Shen Feiyan believes that medical communication based on the WeChat platform can effectively reverse the predicament faced by enterprises. It not only improves the return on investment (ROI) of pharmaceutical marketing by enhancing communication efficiency with physicians, but also provides doctors with a better user experience in the process. “Using WeChat for medical communication not only breaks through geographical limitations to achieve broader coverage, but is also more popular among users in terms of communication style—it offers greater immediacy than email and avoids the intrusiveness associated with phone calls. An increasing number of physicians have become accustomed to medical exchanges via WeChat,” he said.

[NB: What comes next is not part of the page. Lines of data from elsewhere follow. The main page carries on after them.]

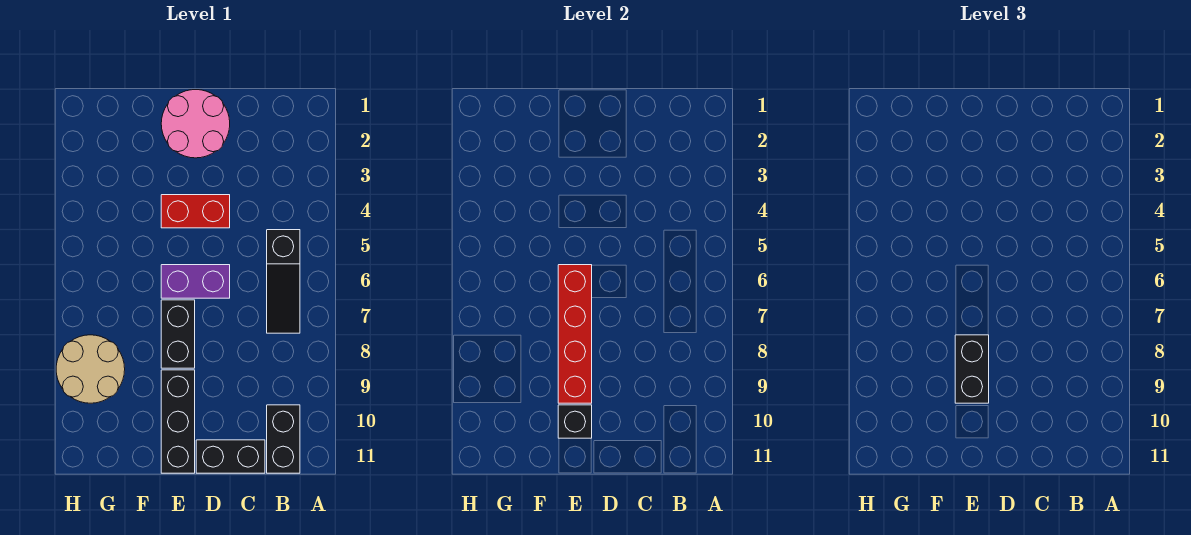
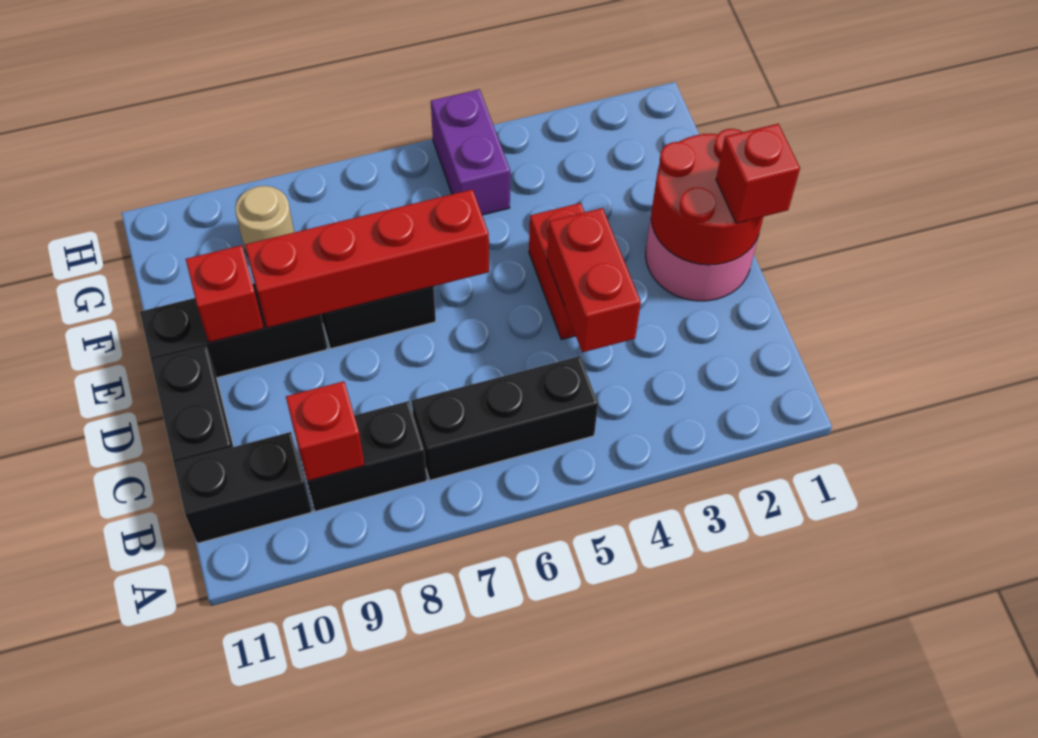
black slope B5:B7 level 1 top 5 -> black brick B5:B7 level 1
none -> red brick B9 level 2
none -> red brick C4:D4 level 2
none -> red round brick D1:E2 level 2
none -> red brick D1 level 3
purple brick D6:E6 level 1 -> purple brick G5:H5 level 1
black brick E8:E9 level 3 -> black brick B8:B9 level 1
black brick E10 level 2 -> red brick E10 level 2
tan round brick G8:H9 level 1 -> tan round brick G9 level 1

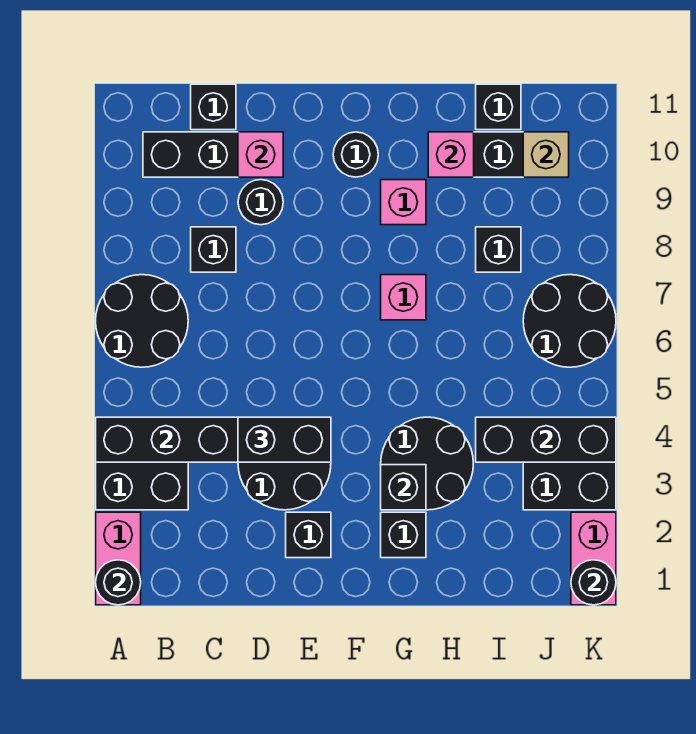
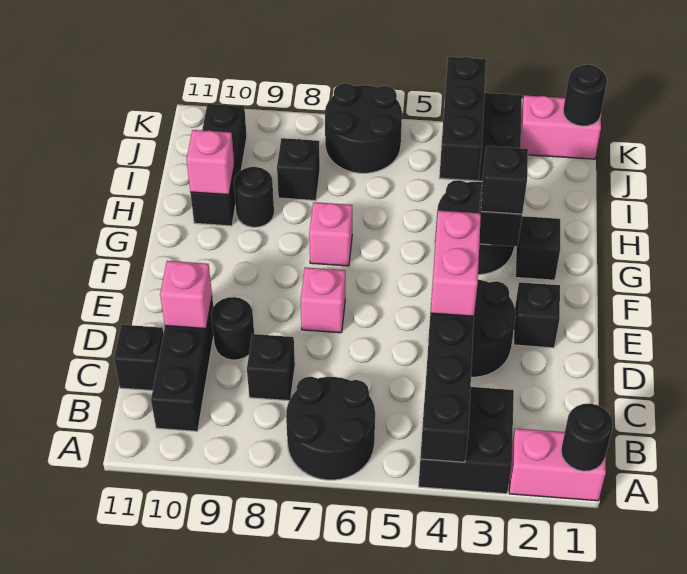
black brick D4:E4 level 3 -> pink brick D4:E4 level 3
black round brick F10 level 1 -> black round brick H9 level 1
pink brick G9 level 1 -> pink brick E7 level 1
black brick I11 level 1 -> black brick G3 level 3
tan brick J10 level 2 -> none

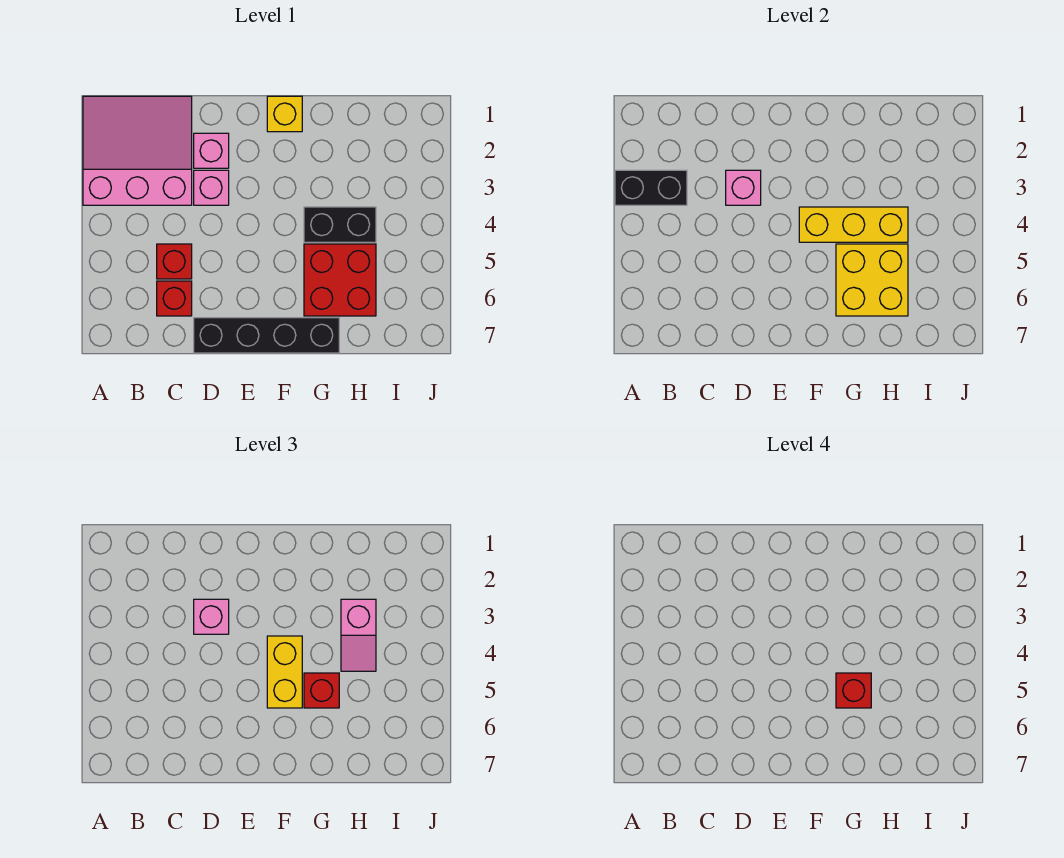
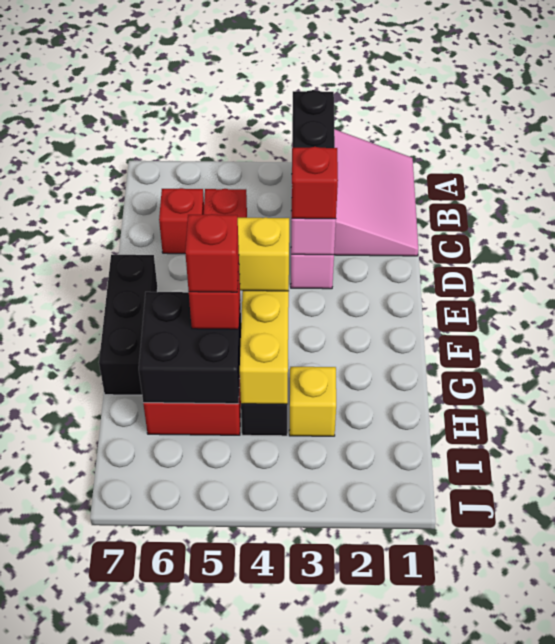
pink brick D2 level 1 -> none
pink brick D3 level 3 -> red brick D3 level 3
black brick D7:G7 level 1 -> black brick E7:G7 level 1
yellow brick F1 level 1 -> yellow brick H3 level 1
yellow brick G5:H6 level 2 -> black brick G5:H6 level 2
pink slope H3:H4 level 3 top 3 -> none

When discussing how to integrate pharmaceutical companies’ product information with clinical academic content, Shen Feiyan stated, “Stay true to the original mission, and you will achieve your ultimate goal. The medical community’s objective is to benefit patients through medical communication. Therefore, product education information disseminated via medical platforms must be patient-centric, objective, and compliant; such information also serves as a supplementary knowledge resource for physicians’ clinical learning.” In his view, the mission of the medical community is to “create a barrier-free space for medical exchange,” employing innovative communication methods to help patients acquire accurate disease knowledge and diagnostic and treatment solutions, while assisting enterprises and physicians in identifying appropriate patients for service provision and standardized disease education. These two objectives are not contradictory.